**WHAT IS BEING ASKED:** Below are records that should be duplicated exactly, with no image retained.

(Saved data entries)
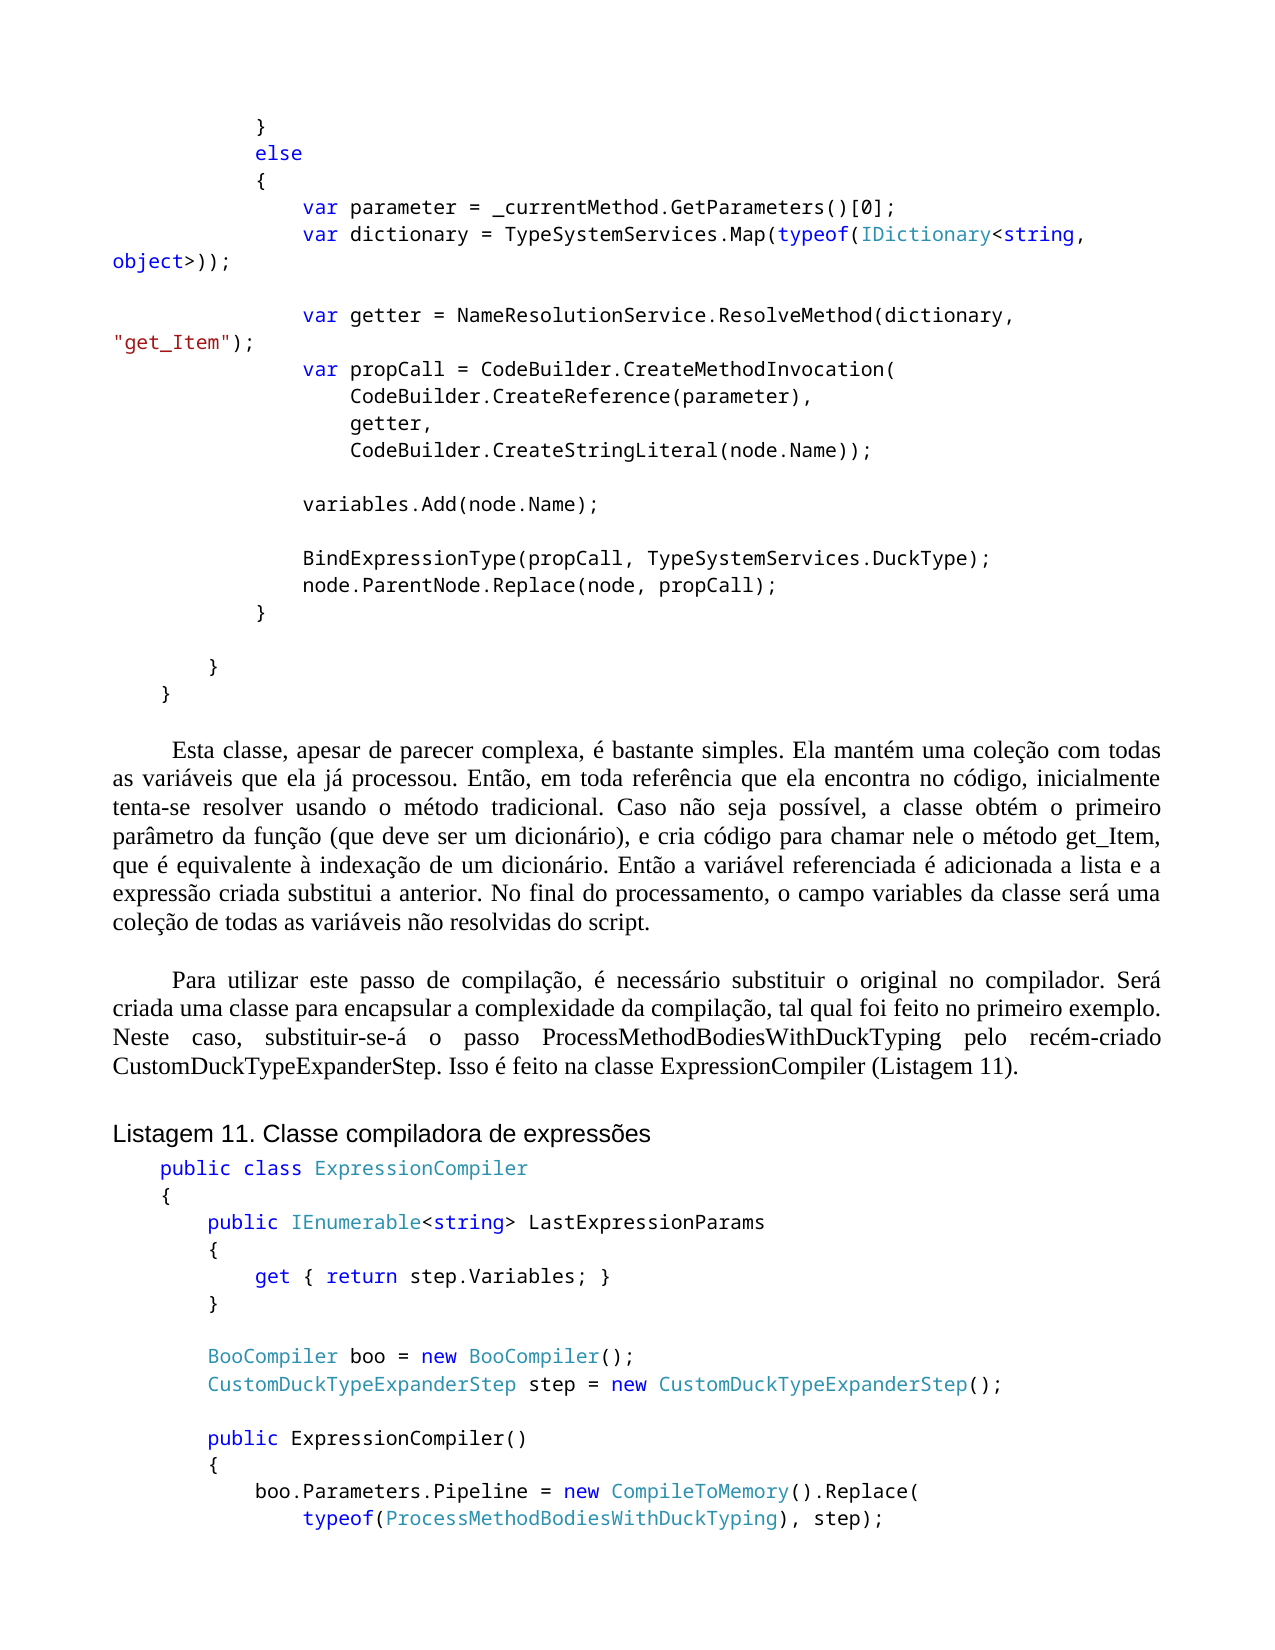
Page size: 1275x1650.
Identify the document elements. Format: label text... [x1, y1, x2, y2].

text { [112, 1235, 1162, 1262]
text boo.Parameters.Pipeline = new CompileToMemory().Replace( [112, 1478, 1162, 1505]
text CodeBuilder.CreateReference(parameter), [112, 382, 1162, 409]
text { [112, 1181, 1162, 1208]
text var getter = NameResolutionService.ResolveMethod(dictionary, "get_Item"); [112, 301, 1162, 355]
text BooCompiler boo = new BooCompiler(); [112, 1343, 1162, 1370]
text } [112, 112, 1162, 139]
text public class ExpressionCompiler [112, 1154, 1162, 1181]
text variables.Add(node.Name); [112, 490, 1162, 517]
text Esta classe, apesar de parecer complexa, é bastante simples. Ela mantém uma coleção com todas as variáveis que ela já processou. Então, em toda referência que ela encontra no código, inicialmente tenta-se resolver usando o método tradicional. Caso não seja possível, a classe obtém o primeiro parâmetro da função (que deve ser um dicionário), e cria código para chamar nele o método get_Item, que é equivalente à indexação de um dicionário. Então a variável referenciada é adicionada a lista e a expressão criada substitui a anterior. No final do processamento, o campo variables da classe será uma coleção de todas as variáveis não resolvidas do script. [112, 735, 1162, 936]
text { [112, 166, 1162, 193]
text public ExpressionCompiler() [112, 1424, 1162, 1451]
text Listagem 11. Classe compiladora de expressões [112, 1119, 1162, 1148]
text } [112, 1289, 1162, 1316]
text var propCall = CodeBuilder.CreateMethodInvocation( [112, 355, 1162, 382]
text else [112, 139, 1162, 166]
text var dictionary = TypeSystemServices.Map(typeof(IDictionary<string, object>)); [112, 220, 1162, 274]
text node.ParentNode.Replace(node, propCall); [112, 571, 1162, 598]
text } [112, 652, 1162, 679]
text get { return step.Variables; } [112, 1262, 1162, 1289]
text public IEnumerable<string> LastExpressionParams [112, 1208, 1162, 1235]
text } [112, 679, 1162, 706]
text getter, [112, 409, 1162, 436]
text typeof(ProcessMethodBodiesWithDuckTyping), step); [112, 1505, 1162, 1532]
text CustomDuckTypeExpanderStep step = new CustomDuckTypeExpanderStep(); [112, 1370, 1162, 1397]
text Para utilizar este passo de compilação, é necessário substituir o original no compilador. Será criada uma classe para encapsular a complexidade da compilação, tal qual foi feito no primeiro exemplo. Neste caso, substituir-se-á o passo ProcessMethodBodiesWithDuckTyping pelo recém-criado CustomDuckTypeExpanderStep. Isso é feito na classe ExpressionCompiler (Listagem 11). [112, 965, 1162, 1080]
text CodeBuilder.CreateStringLiteral(node.Name)); [112, 436, 1162, 463]
text var parameter = _currentMethod.GetParameters()[0]; [112, 193, 1162, 220]
text } [112, 598, 1162, 625]
text { [112, 1451, 1162, 1478]
text BindExpressionType(propCall, TypeSystemServices.DuckType); [112, 544, 1162, 571]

**OUTPUT OF THE TASK:**
Page size: 1275x1650.
Identify the document elements. Format: label text... [x1, y1, x2, y2].

text { [112, 1235, 1162, 1262]
text boo.Parameters.Pipeline = new CompileToMemory().Replace( [112, 1478, 1162, 1505]
text CodeBuilder.CreateReference(parameter), [112, 382, 1162, 409]
text { [112, 1181, 1162, 1208]
text var getter = NameResolutionService.ResolveMethod(dictionary, "get_Item"); [112, 301, 1162, 355]
text BooCompiler boo = new BooCompiler(); [112, 1343, 1162, 1370]
text } [112, 112, 1162, 139]
text public class ExpressionCompiler [112, 1154, 1162, 1181]
text variables.Add(node.Name); [112, 490, 1162, 517]
text Esta classe, apesar de parecer complexa, é bastante simples. Ela mantém uma coleção com todas as variáveis que ela já processou. Então, em toda referência que ela encontra no código, inicialmente tenta-se resolver usando o método tradicional. Caso não seja possível, a classe obtém o primeiro parâmetro da função (que deve ser um dicionário), e cria código para chamar nele o método get_Item, que é equivalente à indexação de um dicionário. Então a variável referenciada é adicionada a lista e a expressão criada substitui a anterior. No final do processamento, o campo variables da classe será uma coleção de todas as variáveis não resolvidas do script. [112, 735, 1162, 936]
text { [112, 166, 1162, 193]
text public ExpressionCompiler() [112, 1424, 1162, 1451]
text Listagem 11. Classe compiladora de expressões [112, 1119, 1162, 1148]
text } [112, 1289, 1162, 1316]
text var propCall = CodeBuilder.CreateMethodInvocation( [112, 355, 1162, 382]
text else [112, 139, 1162, 166]
text var dictionary = TypeSystemServices.Map(typeof(IDictionary<string, object>)); [112, 220, 1162, 274]
text node.ParentNode.Replace(node, propCall); [112, 571, 1162, 598]
text } [112, 652, 1162, 679]
text get { return step.Variables; } [112, 1262, 1162, 1289]
text public IEnumerable<string> LastExpressionParams [112, 1208, 1162, 1235]
text } [112, 679, 1162, 706]
text getter, [112, 409, 1162, 436]
text typeof(ProcessMethodBodiesWithDuckTyping), step); [112, 1505, 1162, 1532]
text CustomDuckTypeExpanderStep step = new CustomDuckTypeExpanderStep(); [112, 1370, 1162, 1397]
text Para utilizar este passo de compilação, é necessário substituir o original no compilador. Será criada uma classe para encapsular a complexidade da compilação, tal qual foi feito no primeiro exemplo. Neste caso, substituir-se-á o passo ProcessMethodBodiesWithDuckTyping pelo recém-criado CustomDuckTypeExpanderStep. Isso é feito na classe ExpressionCompiler (Listagem 11). [112, 965, 1162, 1080]
text CodeBuilder.CreateStringLiteral(node.Name)); [112, 436, 1162, 463]
text var parameter = _currentMethod.GetParameters()[0]; [112, 193, 1162, 220]
text } [112, 598, 1162, 625]
text { [112, 1451, 1162, 1478]
text BindExpressionType(propCall, TypeSystemServices.DuckType); [112, 544, 1162, 571]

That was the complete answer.